6 Market Urbanism { 12.16.09 at 12:42 pm }

Thanks for the response. I’m surprised to learn about that – not being as familiar with those markets. In many ways what you describe is more sinister than the vastly more common density caps because there’s the possibility that nothing gets built unless you are a developer who can grease the political gears to get TIFs, etc….

7 Ben { 12.16.09 at 2:58 pm }

All I have to say is I enjoy living in the last great cowboy town. Anyone who tried to implement that kind of nonsense in Houston would be shot four times before they hit the ground.

If the Federals try, I expect that we will see a resurgence of anti-government movements, even Texas secessionists. That will not be a pretty sight.

8 Allen { 12.17.09 at 9:17 am }

@ TheLastMan – I’m quite familiar with Littleton. I agree it wouldn’t have a culture of bike riding. But except for a few rare routes, bike riding shouldn’t be a problem.

“Nevertheless, the study committee (which included both advocates and skeptics of smart growth) optimistically projected that doubling the density and making other changes in design for 75 percent of all new urban development would lead urban Americans to drive about 11 percent less in 2050 than if these changes had not not made. Since urban driving currently produces about 12 percent of U.S. human-caused greenhouse gases, this means about a 1.3 percent reduction in emissions.”

What is meant by urban in this context? Are we talking about things within the urban growth boundary? Or is it just old, core cities?

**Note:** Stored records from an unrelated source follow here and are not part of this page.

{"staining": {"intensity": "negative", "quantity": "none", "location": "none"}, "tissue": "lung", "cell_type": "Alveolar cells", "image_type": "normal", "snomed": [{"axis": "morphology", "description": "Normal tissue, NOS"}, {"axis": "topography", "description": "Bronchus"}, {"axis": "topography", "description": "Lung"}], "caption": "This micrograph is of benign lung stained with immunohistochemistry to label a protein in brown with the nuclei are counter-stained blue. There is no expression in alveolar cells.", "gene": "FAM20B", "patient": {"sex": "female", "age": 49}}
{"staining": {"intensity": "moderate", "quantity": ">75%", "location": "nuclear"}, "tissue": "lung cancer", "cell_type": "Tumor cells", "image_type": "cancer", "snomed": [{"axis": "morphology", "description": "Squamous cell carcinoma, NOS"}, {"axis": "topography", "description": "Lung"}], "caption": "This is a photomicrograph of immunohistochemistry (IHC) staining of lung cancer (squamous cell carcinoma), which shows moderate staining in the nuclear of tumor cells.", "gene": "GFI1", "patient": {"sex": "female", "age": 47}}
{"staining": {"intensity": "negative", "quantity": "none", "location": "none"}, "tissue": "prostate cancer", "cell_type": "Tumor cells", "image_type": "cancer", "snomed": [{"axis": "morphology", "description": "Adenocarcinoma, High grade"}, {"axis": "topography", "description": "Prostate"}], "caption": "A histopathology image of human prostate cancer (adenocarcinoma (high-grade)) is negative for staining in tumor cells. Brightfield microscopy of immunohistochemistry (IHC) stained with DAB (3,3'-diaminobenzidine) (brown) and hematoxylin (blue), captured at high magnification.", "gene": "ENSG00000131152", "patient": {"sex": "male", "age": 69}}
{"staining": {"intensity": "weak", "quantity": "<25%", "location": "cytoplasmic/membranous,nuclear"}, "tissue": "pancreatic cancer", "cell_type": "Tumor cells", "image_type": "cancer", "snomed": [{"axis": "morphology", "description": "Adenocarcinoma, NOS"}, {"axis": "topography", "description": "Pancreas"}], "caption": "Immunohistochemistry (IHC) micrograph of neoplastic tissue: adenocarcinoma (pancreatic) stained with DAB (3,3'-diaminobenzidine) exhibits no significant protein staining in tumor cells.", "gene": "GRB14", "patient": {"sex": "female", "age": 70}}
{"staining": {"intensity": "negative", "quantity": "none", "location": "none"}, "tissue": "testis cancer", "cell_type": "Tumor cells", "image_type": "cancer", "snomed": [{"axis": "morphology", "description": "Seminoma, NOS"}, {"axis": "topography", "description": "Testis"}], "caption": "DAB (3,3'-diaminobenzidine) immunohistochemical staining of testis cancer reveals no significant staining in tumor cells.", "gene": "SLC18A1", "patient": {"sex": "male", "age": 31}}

9 antiplanner { 12.17.09 at 11:32 am }

Allen,

When used by demographers, “urban” includes both urban and suburban; “urban area” includes all land in central cities and all developed land surrounding those cities down to densities of about 1,000 people per square mile (about 1 house every two acres). The reports advocating or evaluating the effects of smart growth generally assume that X percent (ranging from 25 to 90) of all new development and redevelopment in urban areas will be at higher than previous densities.

10 TheLastMan { 12.18.09 at 1:55 pm }

Allen, on cycling, my sister’s husband cycled the almost flat route to work about 3 miles in Littleton (weather permitting) despite free parking. He was one of only about three people in a workforce of 500 who did – many of whom lived a lot closer than he did. It is not so much that cycling is not possible, just not popular as a means from getting from A to B, even though it is probably a lot safer than cycling on London’s congested roads.

There were lots of keen cyclists out in the parks and nearby mountains at weekends, but the bikes stayed in the garage during the week. The locals would drive everywhere if they could. Whereas in London if it is at all possible not to drive your car, you don’t (congestion, parking fees etc). Certainly walking any meaningful distance in Littleton was unpredictable, you could never be sure whether there would be sidewalks all the way. As I said, just a difference in culture (and climate?).

I think an 11% reduction in the use of the car would be an under-estimate for high density development in the UK. Good cycle routes and provision for cyclists in the workplace generally results in a very high take-up. I work in an office in the centre of London. We have bike racks, showers and lockers for about 30 out of a workforce of 300. These are overused and so many people are using nearby public car parks to store their bikes and using local gyms to shower and change. Several people cycle around 10 miles to work from the ‘burbs. The office has just 15 parking spaces so everybody else has to come in either on foot, bike or by public transport. A ticket in a nearby car park costs £20 ($30) a day plus the £8 ($12) central London ‘congestion charge’. That makes it over $200 a week to drive to work, on top of the cost of running the car!

High density development, both commercial and residential, drives up the price of driving and parking a car – so I think you might be surprised at how much it reduces car use. Provided their are suitable mass transport alternatives then this is not always a bad thing.